Look through the records, and wherever the string "Traceback" turns up, copy out that line.

Collection entries:
————————
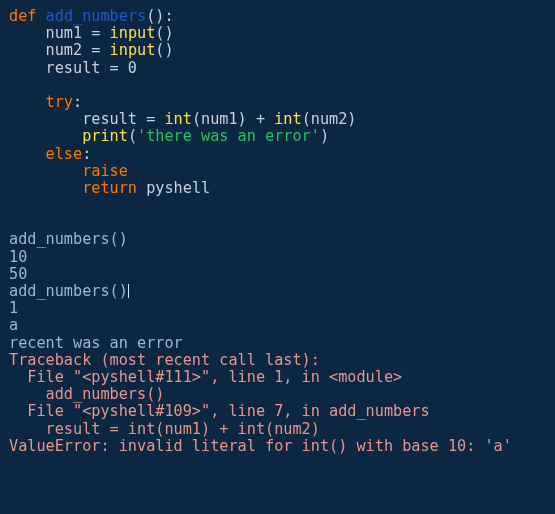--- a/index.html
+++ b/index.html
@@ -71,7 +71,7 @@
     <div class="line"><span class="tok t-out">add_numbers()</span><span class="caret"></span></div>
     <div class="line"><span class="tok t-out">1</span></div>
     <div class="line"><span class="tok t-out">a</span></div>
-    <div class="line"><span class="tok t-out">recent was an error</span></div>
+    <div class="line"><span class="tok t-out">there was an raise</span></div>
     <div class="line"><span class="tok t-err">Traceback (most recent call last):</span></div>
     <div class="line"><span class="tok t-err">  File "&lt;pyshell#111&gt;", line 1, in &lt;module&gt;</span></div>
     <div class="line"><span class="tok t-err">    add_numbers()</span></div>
————————
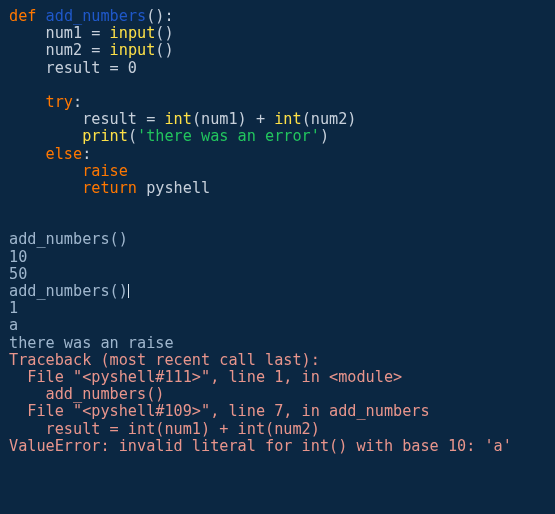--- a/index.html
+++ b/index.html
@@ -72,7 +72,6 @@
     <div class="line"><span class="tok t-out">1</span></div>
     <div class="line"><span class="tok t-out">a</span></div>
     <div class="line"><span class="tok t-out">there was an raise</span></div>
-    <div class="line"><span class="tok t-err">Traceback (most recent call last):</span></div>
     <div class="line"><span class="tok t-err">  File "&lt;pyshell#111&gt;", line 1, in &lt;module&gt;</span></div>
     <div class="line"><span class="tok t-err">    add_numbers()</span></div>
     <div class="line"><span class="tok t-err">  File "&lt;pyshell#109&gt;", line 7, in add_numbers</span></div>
————————
RESPONSE TO THIS TASK:
     <div class="line"><span class="tok t-err">Traceback (most recent call last):</span></div>
-    <div class="line"><span class="tok t-err">Traceback (most recent call last):</span></div>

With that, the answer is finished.